#### [Esercizi da svolgere]
- A) Per favore, ricopia il tratto del brano sul merletto milanese che va da "lenzuolo uno de" fino a "deii fuxi (fuselli?).".
- B) Secondo il brano sul merletto milanese, in quale anno esisteva già a Milano una Università di ricamo?

#### [Brano di lettura]
------------------------------------
Merletto Milanese, Jourdan, The Connoiseur Magazine(1906)

 

In questa traduzione dall’inglese si è cercato di mantenere le espressioni del testo originale: sfumature di fascino e di storia.

 

Merletto Milanese

Parte di una cuffia, seconda metà del XVII secolo, V&A Museum, Londra

 

Pannello eseguito nel XVII secolo, V&A Museum, Londra

 

Milano, come molti altri centri di manifatture di merletto, diventò ben presto famoso per i suoi ricami. Nel 1584 era già esistente una Università di ricamo e prosperò fino alla metà del XVII secolo.

 

Coryat scrisse nel 1611 (Coryat’s Crudities) “Nessuna città d’Italia come Milano, è fornita di molte arti manifatturiere, specialmente due: ricamo, else di spade e pugnali. Le ricamatrici sono delle lavoranti molto particolari che usano molto l’oro e l’argento”.

 

Negli inventari degli Sforza (l’atto è datato giovedì, 12 settembre- 1493) è citato: ”Tarnete uno d’oro et seda negra facta da ossi (fuselli)”; è interessante scoprire che sono chiamati tuttora “Ossi” a Cantù e “Ossoleti  nel Canton Ticino.

In questo inventario, che è un atto di spartizione tra le sorelle Angela e Ippolita Sforza, sono stati trovati i primi cenni che si riferiscono al merletto italiano:

lenzuolo, uno di revo di tele, cinque lavorato a punto,

peza de tarnete d’argento facte a stelle,

lenzuolo uno de tele, quatro lavorate a radixelo,

peza quatre de radexela per mettere ad uno moscheto(zanzariera),

tarnete uno d’oro et seda negra facta da ossi,

pecto uno d’oro fato a gropi,

binda lavorata a poncto de deii fuxi (fuselli?).
------------------------------------
#### [Voci fornite]
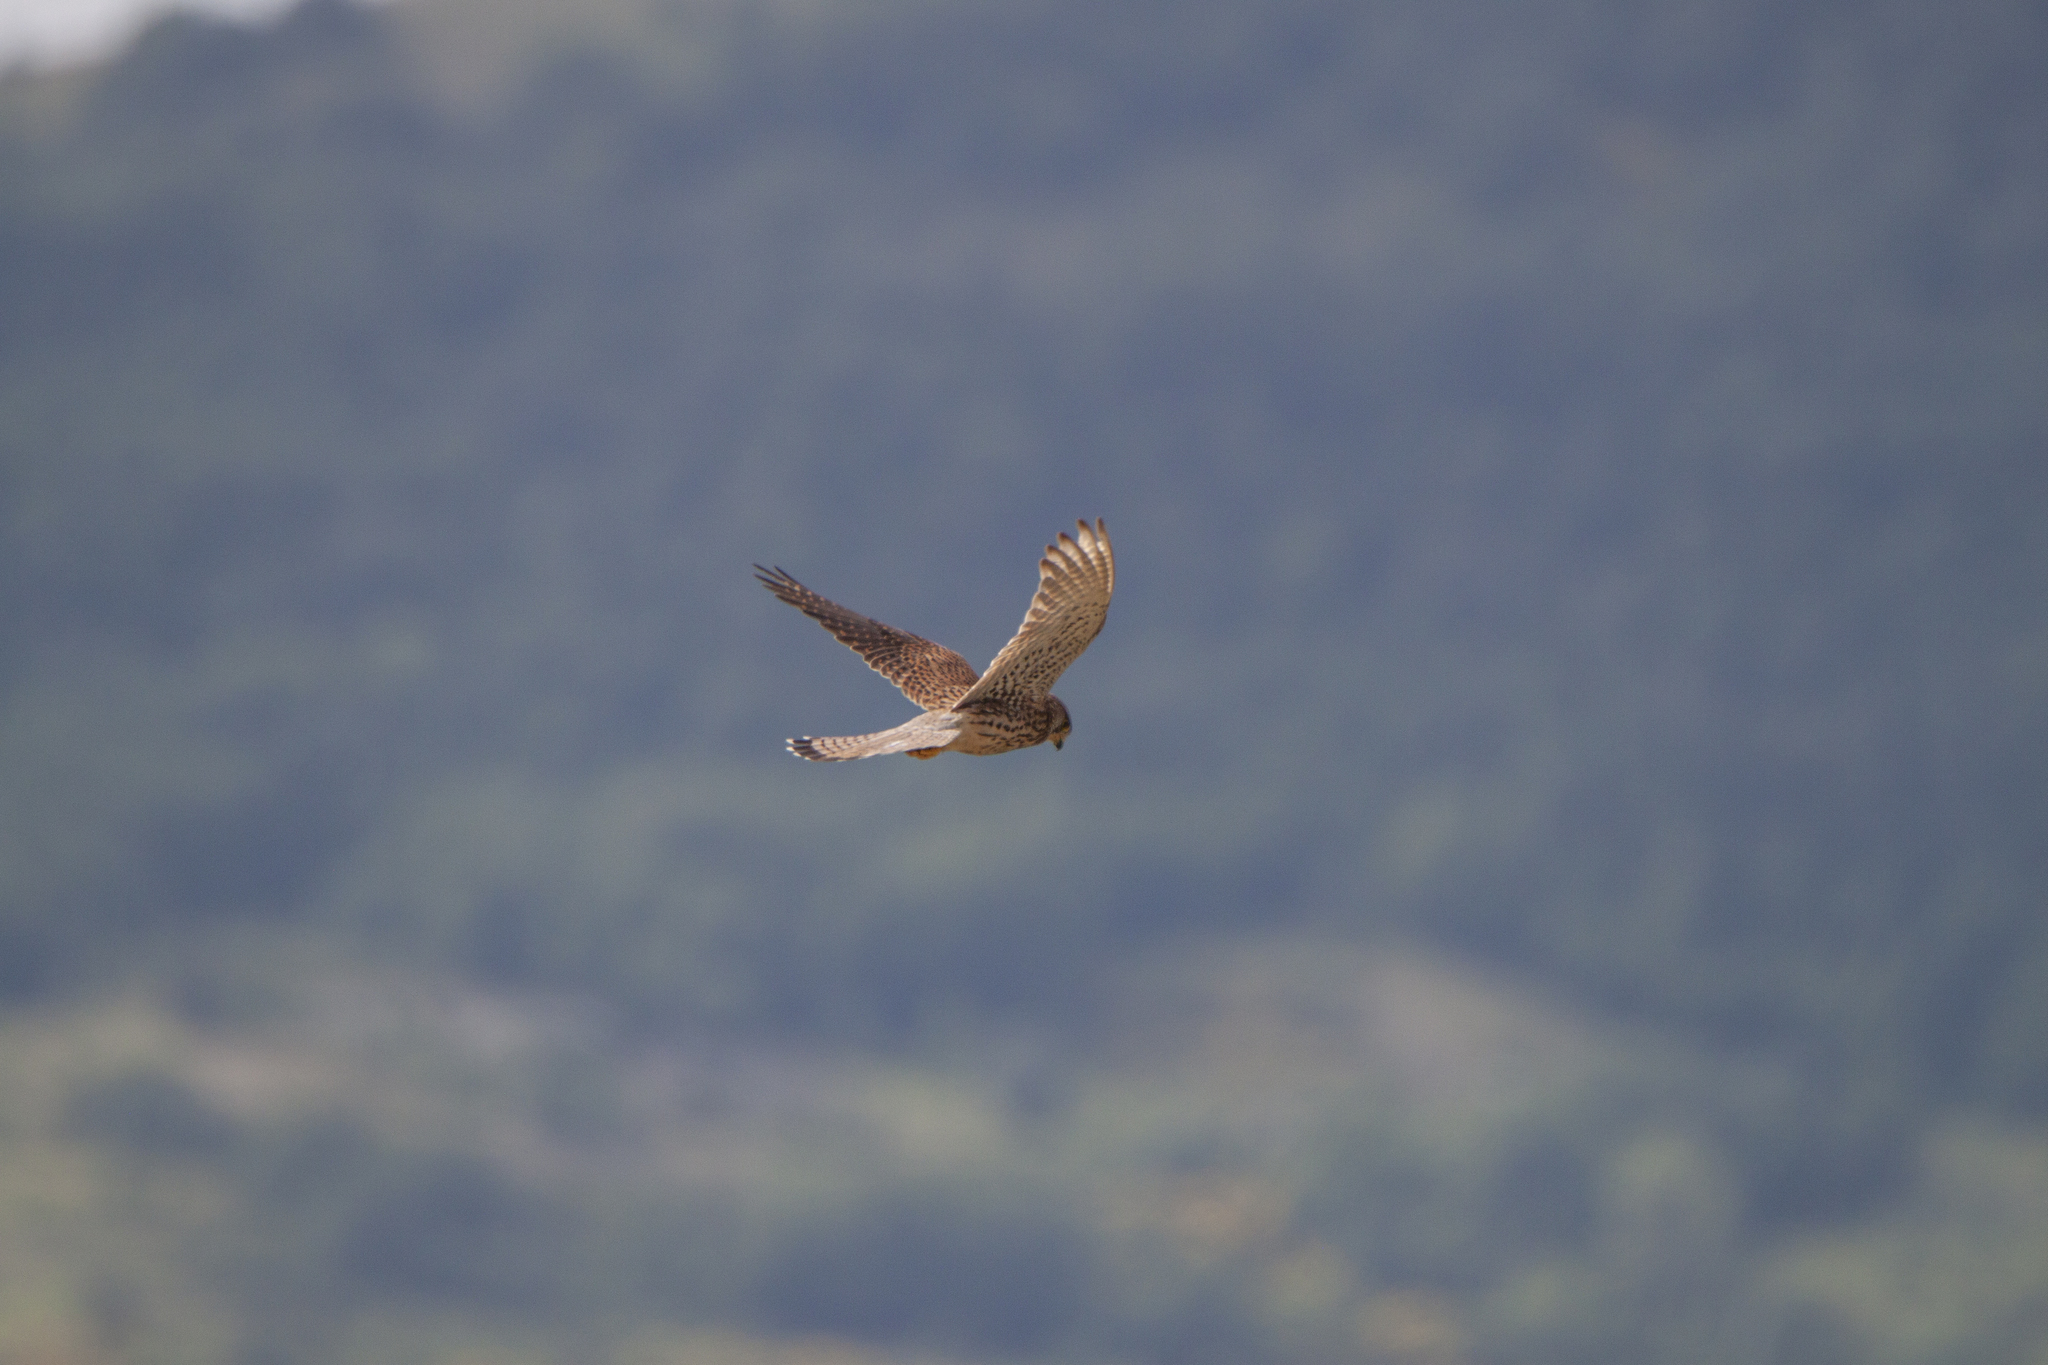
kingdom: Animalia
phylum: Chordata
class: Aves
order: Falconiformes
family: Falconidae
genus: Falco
------------------------------------
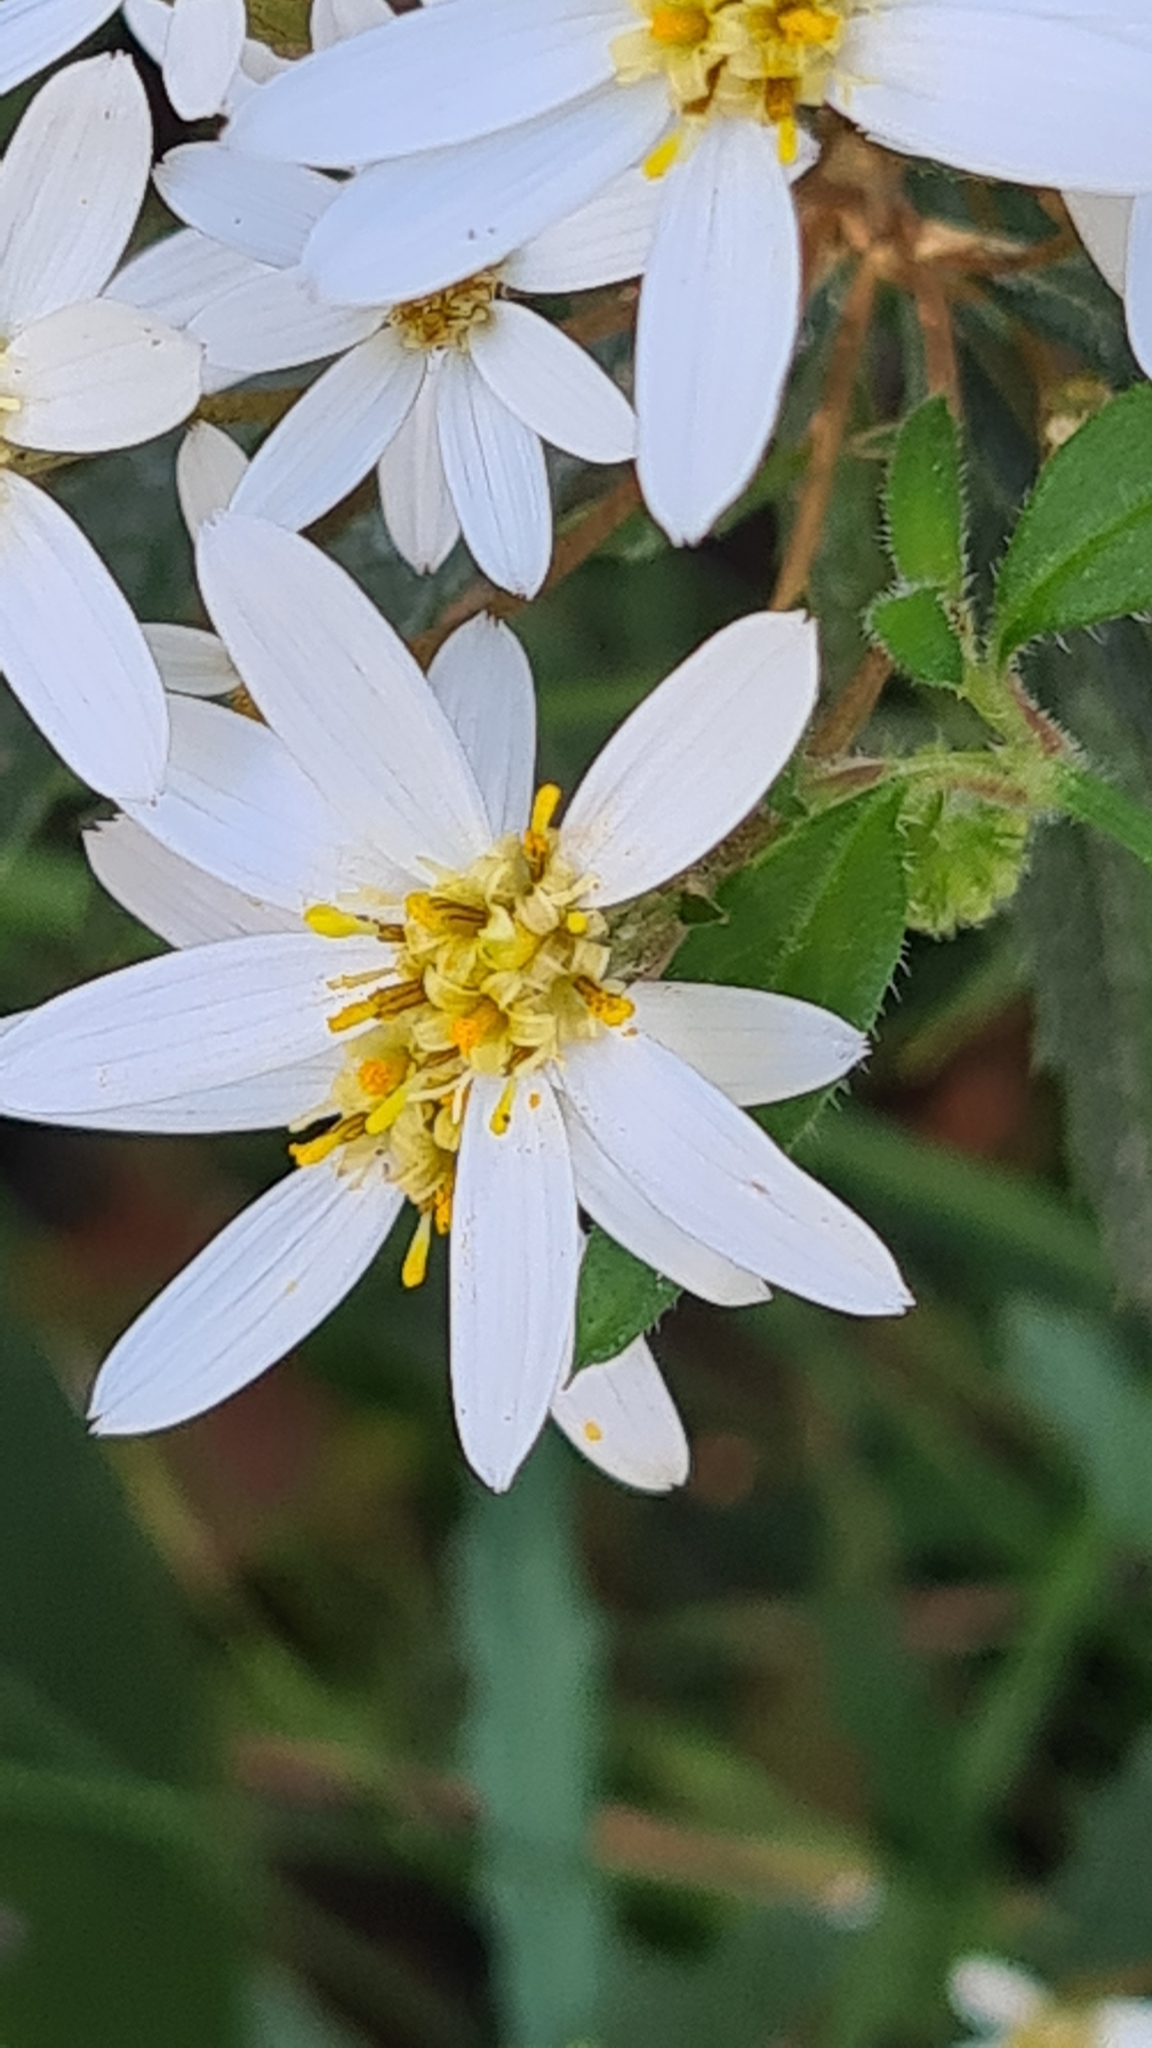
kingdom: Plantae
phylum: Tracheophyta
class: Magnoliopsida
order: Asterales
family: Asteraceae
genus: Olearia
------------------------------------
#### [Risposte finali]
- A)
lenzuolo uno de tele, quatro lavorate a radixelo,

peza quatre de radexela per mettere ad uno moscheto(zanzariera),

tarnete uno d’oro et seda negra facta da ossi,

pecto uno d’oro fato a gropi,

binda lavorata a poncto de deii fuxi (fuselli?).

- B) Nel 1584.